Trivia note: the film includes narration by David Farrar as Commander Napier, and after the “Ergenstrasse” changes direction and heads for Auckland Island, the screenplay requires him to say that it would have been dangerous for the freighter to proceed westward to the Pacific or eastward to the Indian Ocean. As a former sailor I did not have to consult a map to know that from Australia and New Zealand the Pacific is to the east and the Indian Ocean is to the west.

Video: 4/5

3D Rating: NA

The Sea Chase is an early CinemaScope production which was filmed in the oftentimes problematic WarnerColor. This Blu-ray release, which is presented in 1080p via the AVC codec, is properly framed at 2.55:1 and looks very good. The colors have been preserved quite nicely, contrast is solid, and shadow detail is satisfactory. The overall image will not blow anyone away, but I would guess that this is as close as this will look to how it appeared in theaters more than sixty years ago.

I recommend that readers also take a look at the comments by our resident expert, the estimable Robert A. Harris:

A few words about…™ Blood Alley & The Sea Chase — in Blu-ray

 

Audio: 4/5

The audio is DTS HD-MA 2.0 stereo, and it is very good. Mr. Harris explains that the method used to process the audio on this Blu-ray release is not optimal but the difference between it and optimal is not significant, either. Suffice it to say that dialogue is clear, the score by Roy Webb has excellent fidelity, and the sounds of the sea and the ship’s engine room are quite realistic.

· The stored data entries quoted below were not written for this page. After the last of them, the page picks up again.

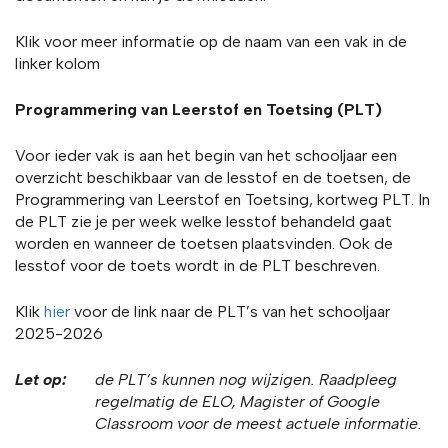
Klik voor meer informatie op de naam van een vak in de
linker kolom
Programmering van Leerstof en Toetsing (PLT)
Voor ieder vak is aan het begin van het schooljaar een
overzicht beschikbaar van de lesstof en de toetsen, de
Programmering van Leerstof en Toetsing, kortweg PLT. In
de PLT zie je per week welke lesstof behandeld gaat
worden en wanneer de toetsen plaatsvinden. Ook de
lesstof voor de toets wordt in de PLT beschreven.
Klik
hier
voor de link naar de PLT’s van het schooljaar
2025-2026
Let op:
de PLT’s kunnen nog wijzigen. Raadpleeg
regelmatig de ELO, Magister of Google
Classroom voor de meest actuele informatie.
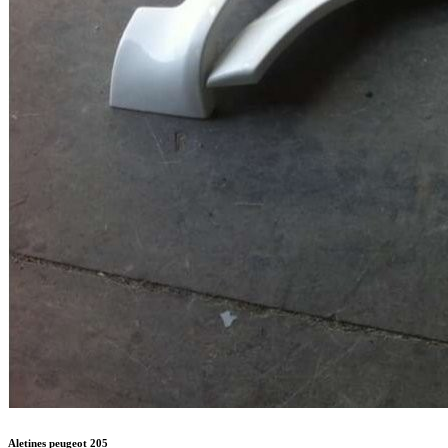
Aletines peugeot 205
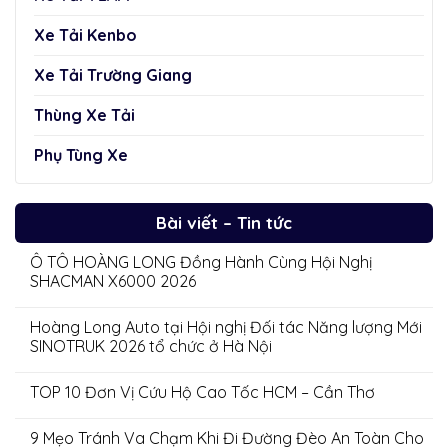
Xe Tải Kenbo
Xe Tải Trường Giang
Thùng Xe Tải
Phụ Tùng Xe
Bài viết – Tin tức
Ô TÔ HOÀNG LONG Đồng Hành Cùng Hội Nghị
SHACMAN X6000 2026
Hoàng Long Auto tại Hội nghị Đối tác Năng lượng Mới
SINOTRUK 2026 tổ chức ở Hà Nội
TOP 10 Đơn Vị Cứu Hộ Cao Tốc HCM – Cần Thơ
9 Mẹo Tránh Va Chạm Khi Đi Đường Đèo An Toàn Cho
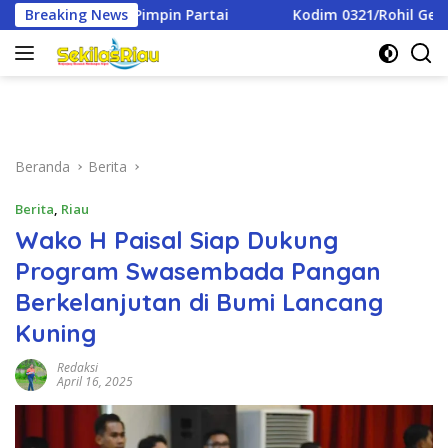
Langsung
rtai
Breaking News
Kodim 0321/Rohil Gelar Syukuran Dan Doa Bersam
ke
konten
Beranda
Berita
Berita
,
Riau
Wako H Paisal Siap Dukung
Program Swasembada Pangan
Berkelanjutan di Bumi Lancang
Kuning
Redaksi
April 16, 2025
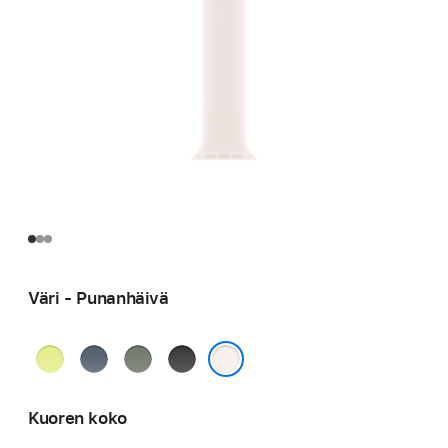
Väri - Punan­häivä
Neonkeltainen
Ankkurinsininen
Vihreänharmaa
Musta
Punan­häivä
Kuoren koko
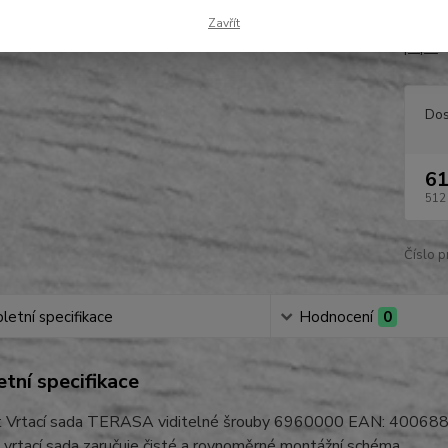
lícova
Zavřít
popis
Dos
61
512
Číslo p
etní specifikace
Hodnocení
0
tní specifikace
t Vrtací sada TERASA viditelné šrouby 6960000 EAN: 4006
vrtací sada zaručuje čisté a rovnoměrné montážní schéma.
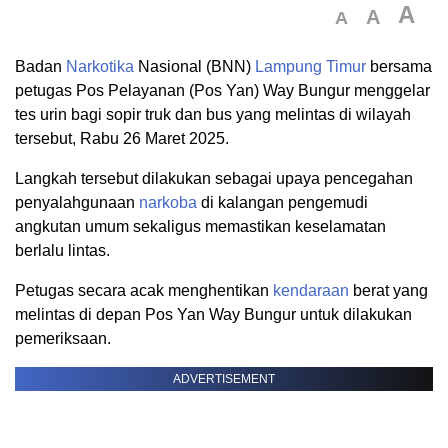
A
A
A
Badan
Narkotika
Nasional (BNN)
Lampung Timur
bersama
petugas Pos Pelayanan (Pos Yan) Way Bungur menggelar
tes urin bagi sopir truk dan bus yang melintas di wilayah
tersebut, Rabu 26 Maret 2025.
Langkah tersebut dilakukan sebagai upaya pencegahan
penyalahgunaan
narkoba
di kalangan pengemudi
angkutan umum sekaligus memastikan keselamatan
berlalu lintas.
Petugas secara acak menghentikan
kendaraan
berat yang
melintas di depan Pos Yan Way Bungur untuk dilakukan
pemeriksaan.
ADVERTISEMENT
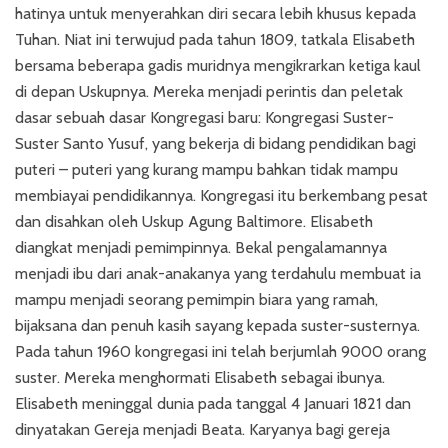
hatinya untuk menyerahkan diri secara lebih khusus kepada
Tuhan. Niat ini terwujud pada tahun 1809, tatkala Elisabeth
bersama beberapa gadis muridnya mengikrarkan ketiga kaul
di depan Uskupnya. Mereka menjadi perintis dan peletak
dasar sebuah dasar Kongregasi baru: Kongregasi Suster-
Suster Santo Yusuf, yang bekerja di bidang pendidikan bagi
puteri – puteri yang kurang mampu bahkan tidak mampu
membiayai pendidikannya. Kongregasi itu berkembang pesat
dan disahkan oleh Uskup Agung Baltimore. Elisabeth
diangkat menjadi pemimpinnya. Bekal pengalamannya
menjadi ibu dari anak-anakanya yang terdahulu membuat ia
mampu menjadi seorang pemimpin biara yang ramah,
bijaksana dan penuh kasih sayang kepada suster-susternya.
Pada tahun 1960 kongregasi ini telah berjumlah 9000 orang
suster. Mereka menghormati Elisabeth sebagai ibunya.
Elisabeth meninggal dunia pada tanggal 4 Januari 1821 dan
dinyatakan Gereja menjadi Beata. Karyanya bagi gereja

English SDH subtitles are available.

Special Features: 1/5

The only extra is the film’s theatrical trailer, which has some specks but otherwise is in good shape. “The oceans boil with the fury of the mighty sea hunt.”

Overall: 3/5

The Sea Chase is not one of John Wayne’s better films, but it is sufficiently entertaining to warrant a recommendation, particularly for his fans. It can be found at Amazon or at the Warner Archive website.

 

 

Published by

Richard Gallagher

administrator

5 Comments

  1. Thanks for the review Richard. I've loved this film ever since first discovering it, when it was released onto laserdisc back in the early 90s. Not sure why it was never (or rarely) aired on TV prior to that, but I was so happy with Warner's decision to release it onto laserdisc. Just as the DVD was an improvement over the laserdisc, I'm looking forward to the BD's improvement over the DVD.

  2. I have a slight preference for The Sea Chase over Blood Alley. Both are enjoyable and interesting as different roles for Wayne other than his usual Westerns and War movies. Although he did do a lot of other roles besides westerns and war movies.

  3. I watched this last night, and can happily report that the image transfer is a big step up from the DVD. From the opening frames of the film, you can see the paint peeling off the old Ergenstrasse. Certain scene's are not as sharp as others, but overall, it is a very solid upgrade. The audio transfer is about on par with the DVD. And that's fine, as the DVD transfer was always very good.

    Looking forward to seeing how Warner does with Blood Alley next week…

  4. jim_falconer

    I watched this last night, and can happily report that the image transfer is a big step up from the DVD. From the opening frames of the film, you can see the paint peeling off the old Ergenstrasse. Certain scene's are not as sharp as others, but overall, it is a very solid upgrade. The audio transfer is about on par with the DVD. And that's fine, as the DVD transfer was always very good.

    Looking forward to seeing how Warner does with Blood Alley next week…

    I….ditto………everything you said…………..picture and sound are a major upgrade and the movie is enjoyable and that's all that matters ………..

  5. Yeah, I viewed this the other day and concur with the positive reviews stated here. I actually enjoyed this film more this viewing than previous viewings of it. Perhaps, the quality of this release enhanced my viewing experience.